Your task.
Pick out all lines in the listing holding the string "above" and copy them.

** Opening Material for this task block **

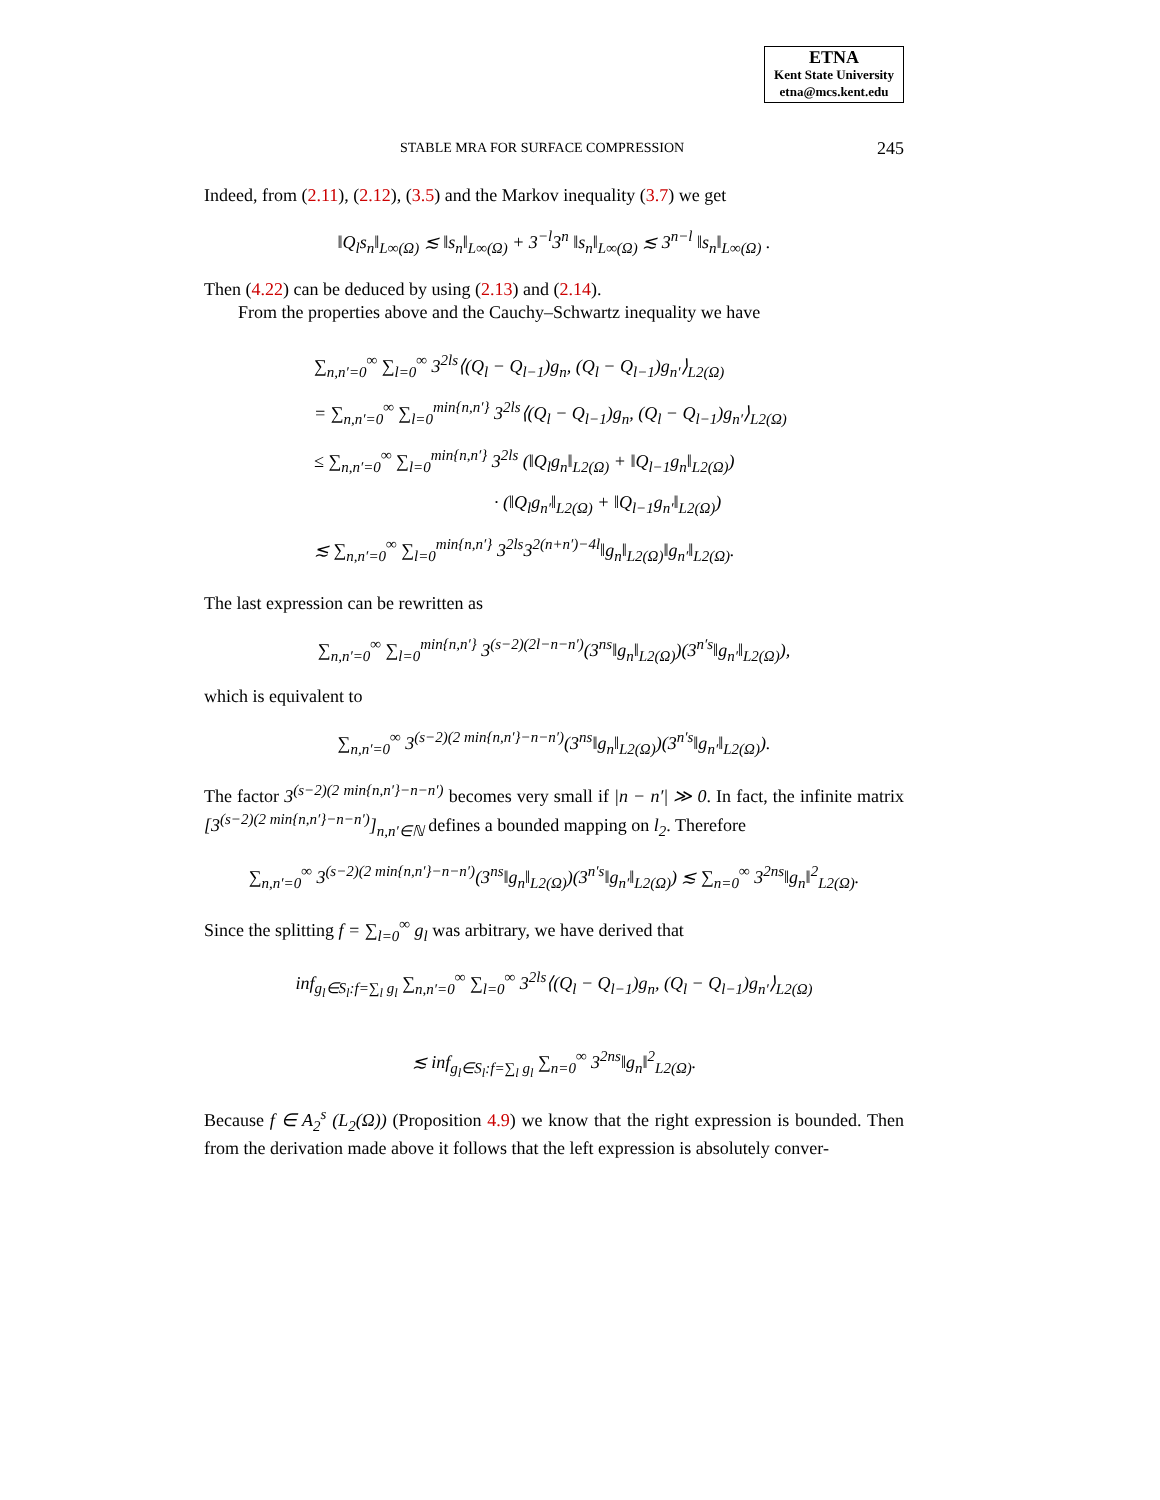ETNA
Kent State University
etna@mcs.kent.edu
STABLE MRA FOR SURFACE COMPRESSION 245
Indeed, from (2.11), (2.12), (3.5) and the Markov inequality (3.7) we get
‖Q<sub>l</sub>s<sub>n</sub>‖<sub>L∞(Ω)</sub> ≲ ‖s<sub>n</sub>‖<sub>L∞(Ω)</sub> + 3<sup>−l</sup>3<sup>n</sup> ‖s<sub>n</sub>‖<sub>L∞(Ω)</sub> ≲ 3<sup>n−l</sup> ‖s<sub>n</sub>‖<sub>L∞(Ω)</sub> .
Then (4.22) can be deduced by using (2.13) and (2.14).
From the properties above and the Cauchy–Schwartz inequality we have
∑<sub>n,n′=0</sub><sup>∞</sup> ∑<sub>l=0</sub><sup>∞</sup> 3<sup>2ls</sup>⟨(Q<sub>l</sub> − Q<sub>l−1</sub>)g<sub>n</sub>, (Q<sub>l</sub> − Q<sub>l−1</sub>)g<sub>n′</sub>⟩<sub>L2(Ω)</sub>
= ∑<sub>n,n′=0</sub><sup>∞</sup> ∑<sub>l=0</sub><sup>min{n,n′}</sup> 3<sup>2ls</sup>⟨(Q<sub>l</sub> − Q<sub>l−1</sub>)g<sub>n</sub>, (Q<sub>l</sub> − Q<sub>l−1</sub>)g<sub>n′</sub>⟩<sub>L2(Ω)</sub>
≤ ∑<sub>n,n′=0</sub><sup>∞</sup> ∑<sub>l=0</sub><sup>min{n,n′}</sup> 3<sup>2ls</sup> (‖Q<sub>l</sub>g<sub>n</sub>‖<sub>L2(Ω)</sub> + ‖Q<sub>l−1</sub>g<sub>n</sub>‖<sub>L2(Ω)</sub>)
· (‖Q<sub>l</sub>g<sub>n′</sub>‖<sub>L2(Ω)</sub> + ‖Q<sub>l−1</sub>g<sub>n′</sub>‖<sub>L2(Ω)</sub>)
≲ ∑<sub>n,n′=0</sub><sup>∞</sup> ∑<sub>l=0</sub><sup>min{n,n′}</sup> 3<sup>2ls</sup>3<sup>2(n+n′)−4l</sup>‖g<sub>n</sub>‖<sub>L2(Ω)</sub>‖g<sub>n′</sub>‖<sub>L2(Ω)</sub>.
The last expression can be rewritten as
∑<sub>n,n′=0</sub><sup>∞</sup> ∑<sub>l=0</sub><sup>min{n,n′}</sup> 3<sup>(s−2)(2l−n−n′)</sup>(3<sup>ns</sup>‖g<sub>n</sub>‖<sub>L2(Ω)</sub>)(3<sup>n′s</sup>‖g<sub>n′</sub>‖<sub>L2(Ω)</sub>),
which is equivalent to
∑<sub>n,n′=0</sub><sup>∞</sup> 3<sup>(s−2)(2 min{n,n′}−n−n′)</sup>(3<sup>ns</sup>‖g<sub>n</sub>‖<sub>L2(Ω)</sub>)(3<sup>n′s</sup>‖g<sub>n′</sub>‖<sub>L2(Ω)</sub>).
The factor 3<sup>(s−2)(2 min{n,n′}−n−n′)</sup> becomes very small if |n − n′| ≫ 0. In fact, the infinite matrix [3<sup>(s−2)(2 min{n,n′}−n−n′)</sup>]<sub>n,n′∈ℕ</sub> defines a bounded mapping on l<sub>2</sub>. Therefore
∑<sub>n,n′=0</sub><sup>∞</sup> 3<sup>(s−2)(2 min{n,n′}−n−n′)</sup>(3<sup>ns</sup>‖g<sub>n</sub>‖<sub>L2(Ω)</sub>)(3<sup>n′s</sup>‖g<sub>n′</sub>‖<sub>L2(Ω)</sub>) ≲ ∑<sub>n=0</sub><sup>∞</sup> 3<sup>2ns</sup>‖g<sub>n</sub>‖<sup>2</sup><sub>L2(Ω)</sub>.
Since the splitting f = ∑<sub>l=0</sub><sup>∞</sup> g<sub>l</sub> was arbitrary, we have derived that
inf<sub>g<sub>l</sub>∈S<sub>l</sub>:f=∑<sub>l</sub> g<sub>l</sub></sub> ∑<sub>n,n′=0</sub><sup>∞</sup> ∑<sub>l=0</sub><sup>∞</sup> 3<sup>2ls</sup>⟨(Q<sub>l</sub> − Q<sub>l−1</sub>)g<sub>n</sub>, (Q<sub>l</sub> − Q<sub>l−1</sub>)g<sub>n′</sub>⟩<sub>L2(Ω)</sub>
≲ inf<sub>g<sub>l</sub>∈S<sub>l</sub>:f=∑<sub>l</sub> g<sub>l</sub></sub> ∑<sub>n=0</sub><sup>∞</sup> 3<sup>2ns</sup>‖g<sub>n</sub>‖<sup>2</sup><sub>L2(Ω)</sub>.
Because f ∈ A<sub>2</sub><sup>s</sup> (L<sub>2</sub>(Ω)) (Proposition 4.9) we know that the right expression is bounded. Then from the derivation made above it follows that the left expression is absolutely conver-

** Closing Material for this task block **

Answer to this task.
From the properties above and the Cauchy–Schwartz inequality we have
Because f ∈ A<sub>2</sub><sup>s</sup> (L<sub>2</sub>(Ω)) (Proposition 4.9) we know that the right expression is bounded. Then from the derivation made above it follows that the left expression is absolutely conver-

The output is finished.